Le Rwanda affirme être en pourparlers avec l’administration Trump concernant l’accueil des migrants expulsés des États-Unis. Ce projet, encore à l’état embryonnaire, s’inscrirait dans une démarche similaire à celle, avortée, conclue avec le Royaume-Uni, qui prévoyait l’installation de demandeurs d’asile sur le sol rwandais.
Les négociations actuelles témoignent d’une volonté américaine d’externaliser davantage sa politique migratoire, en envoyant des migrants vers des pays tiers. Si des accords ont été conclus avec des États d’Amérique centrale comme le Costa Rica ou le Panama, aucune entente majeure n’avait encore été annoncée avec des pays d’Afrique, d’Asie ou d’Europe.
Le ministre rwandais des Affaires étrangères, Olivier Nduhungirehe, a confirmé les discussions avec Washington, précisant qu’elles s’inscrivent dans l’engagement du Rwanda en faveur de solutions durables en matière migratoire. Toutefois, les détails de l’accord, notamment sur le financement, l’intégration sociale ou la sécurité juridique des personnes concernées, n’ont pas été rendus publics.
Ce projet d’accueil des migrants expulsés soulève de nombreuses critiques.

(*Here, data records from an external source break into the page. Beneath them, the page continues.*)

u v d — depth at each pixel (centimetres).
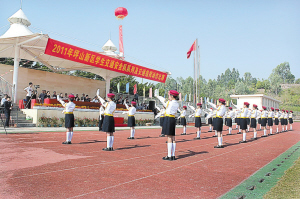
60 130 1477
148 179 465
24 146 829
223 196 377
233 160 707
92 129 1698
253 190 413
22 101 1881
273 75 14112
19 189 383
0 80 2062
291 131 2403
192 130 2147
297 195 384
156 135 1496
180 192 393
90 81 2886
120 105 2419
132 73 2298
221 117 1015
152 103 2864
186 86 9612
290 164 654
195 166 604
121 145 975
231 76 19125
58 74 2573
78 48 1809
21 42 1817
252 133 2034
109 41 2700
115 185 419
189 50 2870
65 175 473
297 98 11106
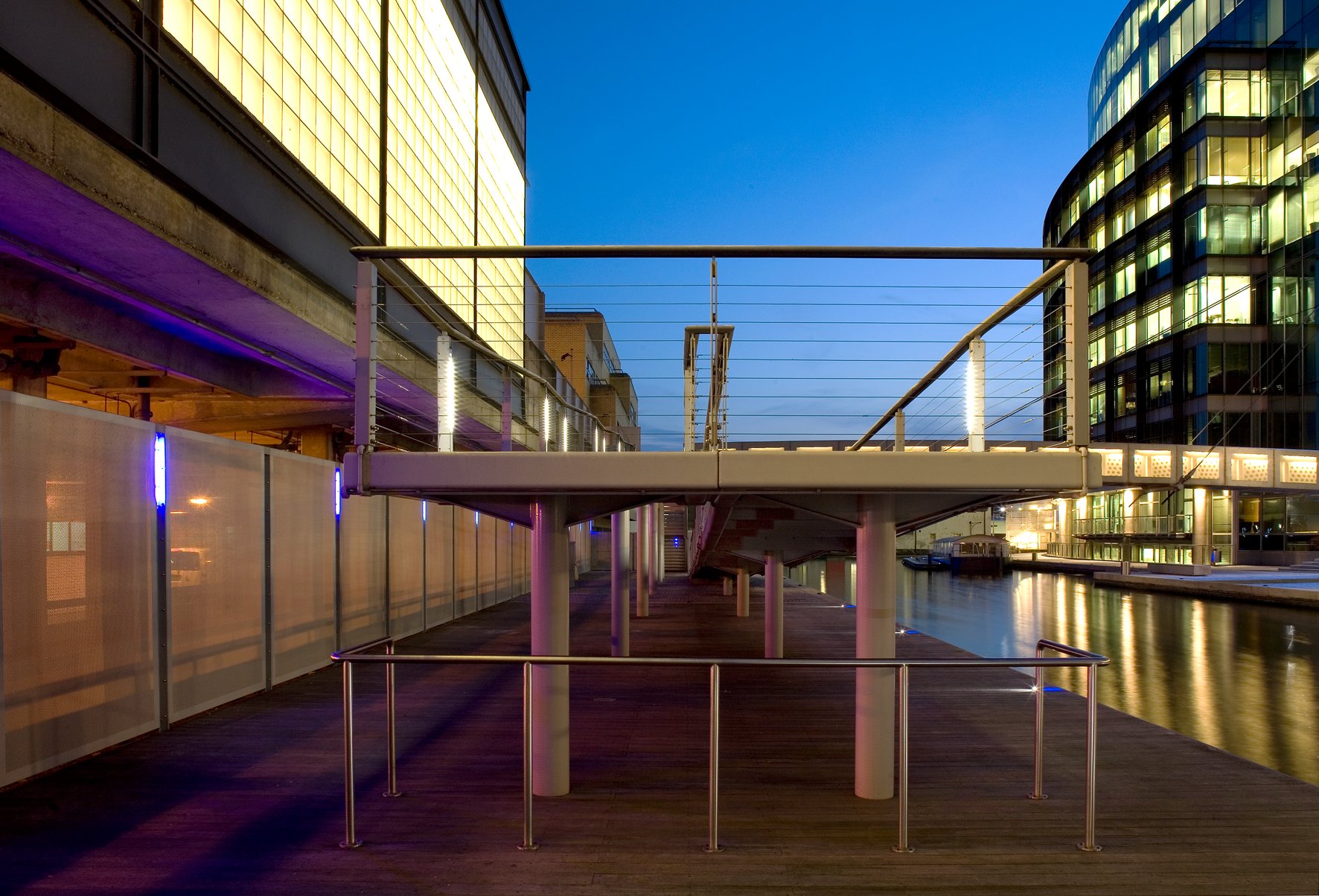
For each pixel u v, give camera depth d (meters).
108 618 5.75
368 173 11.08
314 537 9.03
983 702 7.45
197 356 10.27
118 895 3.41
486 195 18.27
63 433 5.36
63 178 5.36
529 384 20.81
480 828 4.15
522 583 20.19
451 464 4.31
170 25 6.62
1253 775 5.16
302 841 3.98
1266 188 33.78
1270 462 29.88
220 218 7.40
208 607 6.97
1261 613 19.75
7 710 4.84
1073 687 10.01
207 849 3.88
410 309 12.44
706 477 4.22
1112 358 41.34
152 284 7.68
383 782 4.93
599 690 7.86
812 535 9.00
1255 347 33.44
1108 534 40.22
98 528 5.67
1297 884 3.51
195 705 6.74
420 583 12.58
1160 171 37.09
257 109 8.01
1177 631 16.28
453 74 15.63
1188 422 34.78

Amnesty International a exprimé de vives inquiétudes, évoquant des risques de violations des droits fondamentaux, en particulier le principe de non-refoulement inscrit dans la Convention de Genève. L’organisation rappelle que le Rwanda est régulièrement accusé de réprimer violemment les dissidents, y compris des exilés rwandais à l’étranger.
« Ce type d’accord présente un risque élevé de violations du droit international », avertit Christian Rumu, responsable des campagnes à Amnesty. Il cite notamment les lacunes persistantes dans le traitement des demandes d’asile au Rwanda, malgré des réformes annoncées.
Le précédent accord entre le Rwanda et le Royaume-Uni a été annulé après des recours juridiques et un changement de gouvernement à Londres. Bien que jamais mis en œuvre, il a coûté aux contribuables britanniques plus de 700 millions de livres. Le Rwanda, de son côté, a déclaré ne pas être tenu de rembourser ces sommes.
À l’heure où Kigali se positionne comme un partenaire de choix pour l’accueil des migrants expulsés, des zones d’ombre subsistent sur sa capacité réelle à offrir des conditions sûres, équitables et durables aux personnes déplacées. Plusieurs centres de transit ont été ouverts, mais leur capacité reste limitée, et la durée de séjour censée être temporaire dépasse parfois les prévisions.
En parallèle, le Rwanda est confronté à des accusations de soutien à des groupes rebelles dans l’est de la République démocratique du Congo. Ces tensions régionales, couplées aux critiques persistantes sur son bilan en matière de droits humains, jettent une ombre sur sa volonté de devenir un acteur central de l’accueil des migrants expulsés.
Alors que les discussions avec les États-Unis se poursuivent, la communauté internationale et les organisations de défense des droits humains restent vigilantes. L’accueil des migrants expulsés ne peut se faire, rappellent-elles, sans garanties solides de protection, de transparence et de respect des normes internationales.